Every big investing theme has winners that rise to the top. Amazon was the champion of e-commerce, and Microsoft was the king of computers. Which companies will dominate artificial intelligence (AI)? It could be too early to tell for sure, but some potential favorites are emerging from the pack.

Snowflake (SNOW 1.28%) and Super Micro Computer (SMCI 2.11%) have become pivotal in the development and growth of artificial intelligence (AI) technology. These stocks have the ingredients to generate lucrative investment returns over the long term and both trade at attractive prices today.

Here is the pitch for why these two AI stocks could help you become a millionaire investor.

1. Snowflake is at the center of artificial intelligence

Data is at the heart of AI. Wall Street has been in a frenzy over Nvidia and the AI chip landscape, but AI is only as good as the data the model is trained on. That's where Snowflake could have a critical role over the coming years. Snowflake is a cloud-based platform where data can be stored, analyzed, and queried. Customers can also access third-party data on Snowflake's marketplace, letting companies efficiently manipulate and enhance their data as needed.

Snowflake grows through two primary engines. First, it works with more customers. The company currently has over 9,400 customers and ended its fiscal year 2024 with a 22% year-over-year increase in customer count. Second, Snowflake bills customers based on computing and storage usage. Since data grows exponentially, most customers will likely use more computing and storage over time. That's a big reason why Snowflake boasts an impressive 131% net revenue retention rate.

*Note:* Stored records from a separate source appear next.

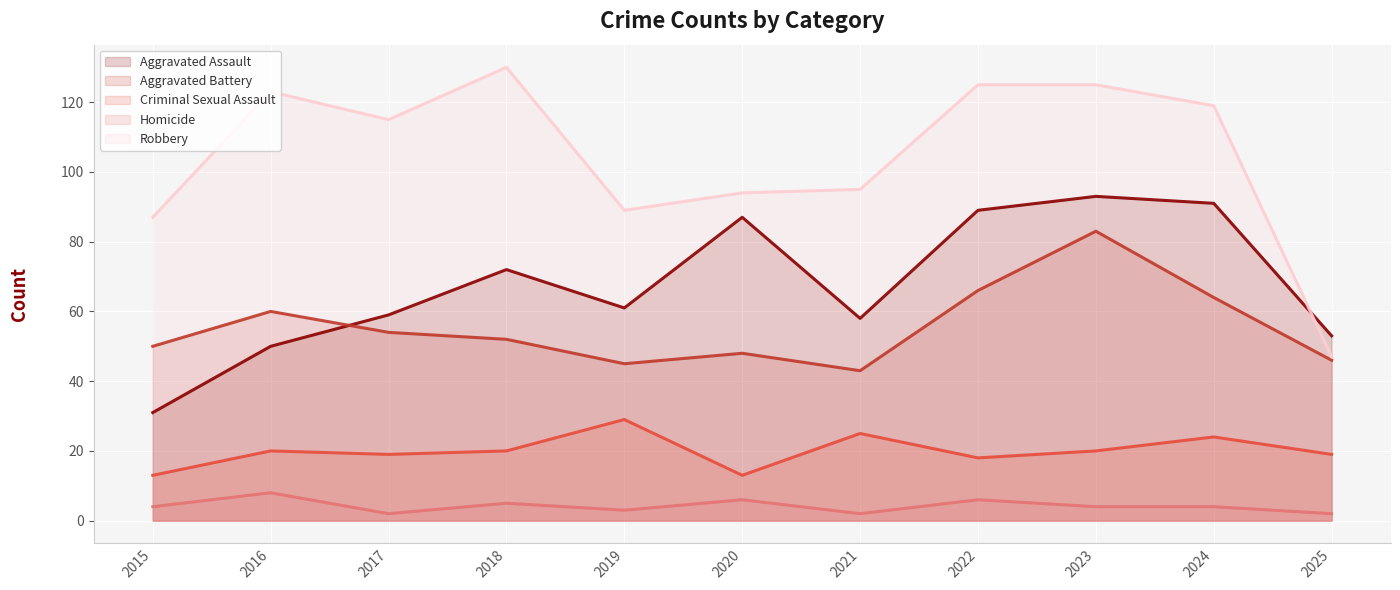

True or false: Criminal Sexual Assault has more than 2 interior local peaks.

True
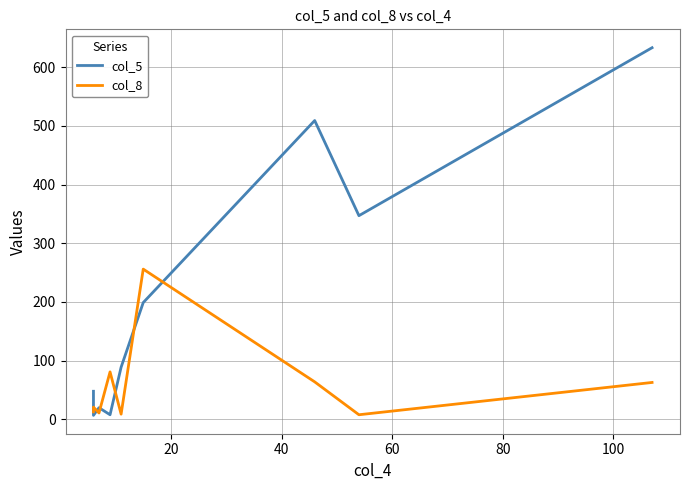

What is the sum of all col_8 values?

526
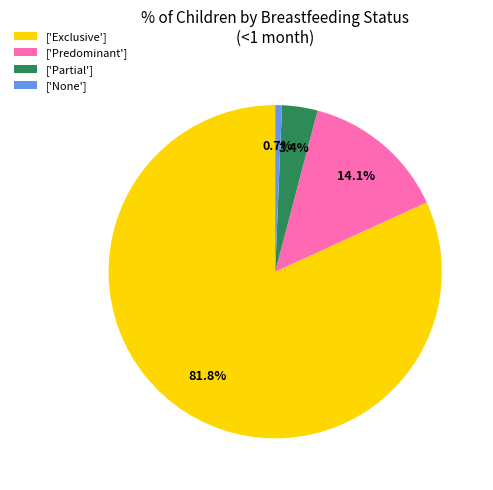

Combined, what portion of the pie is ['Predominant'] and ['Partial']?

17.5%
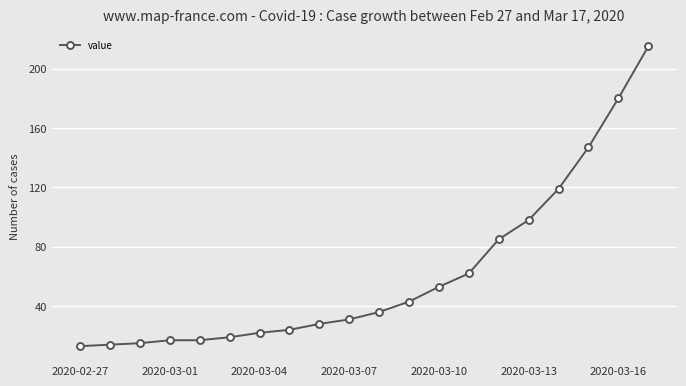

What is the value of the 8th point from the left?

24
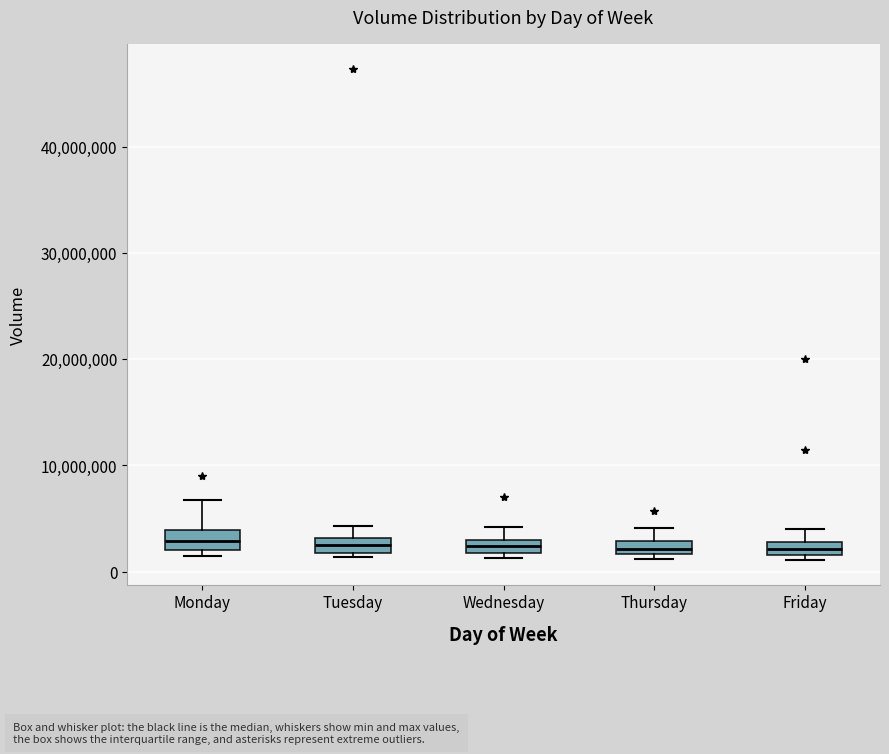

Where is the lower edge of the box for Wednesday on the y-axis? The values are not printed on the chart, so give them approximately, as read against the axis.

2000000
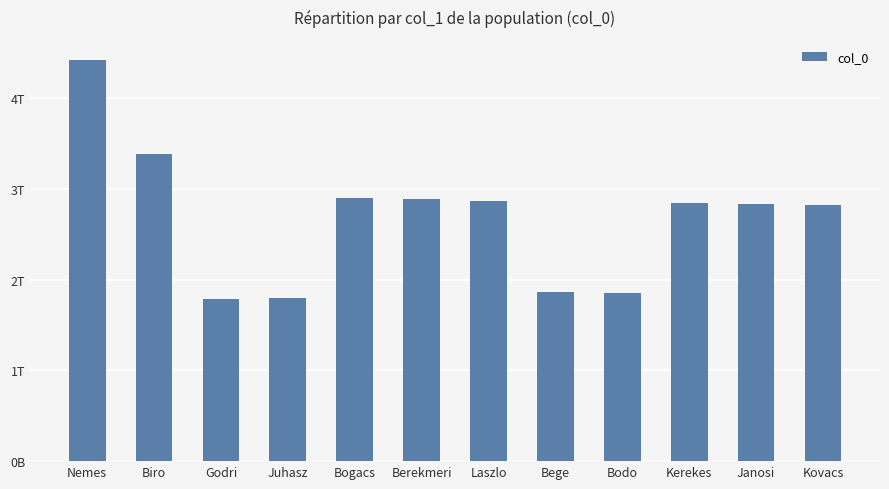

What is the difference between the second highest and second lowest values?

1580725031116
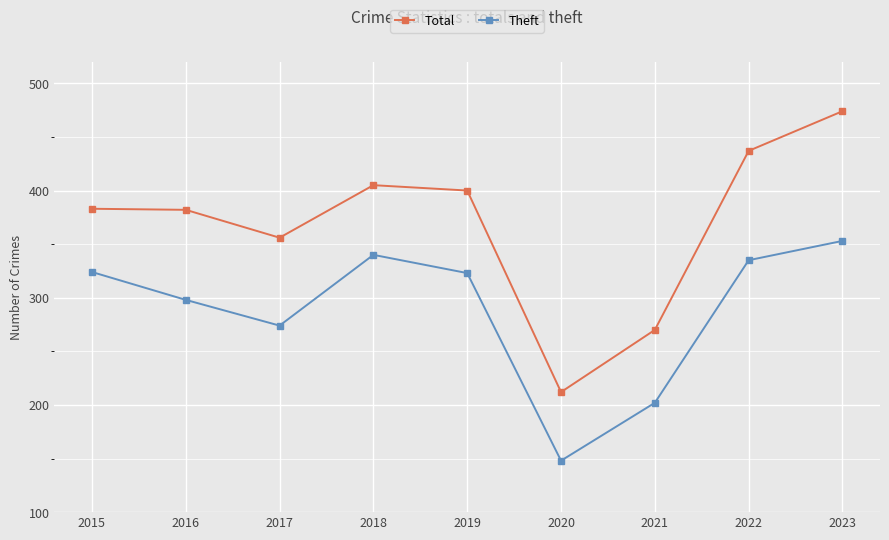

Rank the series at 2021 from highest to lowest value.

Total, Theft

Assuming AI is as important as it seems, every company could eventually need AI to compete. There are hundreds of thousands of corporations worldwide, meaning Snowflake is very early in its customer expansion story. Snowflake could conceivably grow revenue at a double-digit rate for years to come. The business also generates robust cash flow; approximately 42% of revenue is now winding up as free cash flow.

Snowflake went public in late 2020, and shares have continually compressed since the market bubble popped months later. Today, Snowflake's valuation is a fraction of what it once was and is currently at its lowest point as a public company:

SNOW EV to Revenues (Forward) Chart

SNOW EV to Revenues (Forward) data by YCharts

I won't try to call a bottom on the stock, but it's clear that much of its hot air is gone now. Long-term investors who believe in Snowflake's business model should consider the stock a high-potential long-term investment idea that could lift a portfolio over the coming decades.

2. Super Micro Computer provides turn-key AI solutions

Artificial intelligence requires advanced computer systems housed in data centers. But how many companies can build and operate such a system efficiently from the ground up? That's where Super Micro Computer, also doing business as Supermicro, comes in. The company sells turn-key data center systems built on proprietary modular server hardware. Demand for Supermicro's systems has exploded over the past 18 months:

SMCI Revenue (TTM) Chart

SMCI Revenue (TTM) data by YCharts

The exponential growth has created exponential investment returns. The stock is up over 2,000% over the past three years. Yet, there is a solid argument that the stock isn't expensive today. Shares have come down quite a bit from their 52-week high. Today shares trade at a forward P/E of 33. Management is guiding for 152% year-over-year revenue growth for the fourth quarter of its fiscal year 2024. Meanwhile, analysts believe earnings can grow by over 50% annually for the next three to five years.

Outside data supports this trajectory. According to estimates by Newmark, the demand for U.S. data centers will double between now and 2030. This industrywide growth is a tailwind for Supermicro, and management has stated that it's growing faster than the industry, meaning it's become the go-to for these data center systems, similar to how Nvidia is the go-to for AI chips.

Turning back to Supermicro's valuation, assuming analysts are right about earnings growth moving forward, the stock's current PEG ratio of 0.6 implies that it is a table-pounding bargain for its anticipated growth. Typically, I buy stocks with a PEG ratio under 1.5; anything under 1 is often considered cheap.

That doesn't guarantee Supermicro delivers on its potential, but even coming somewhat close to expectations could produce massive investment returns for long-term investors.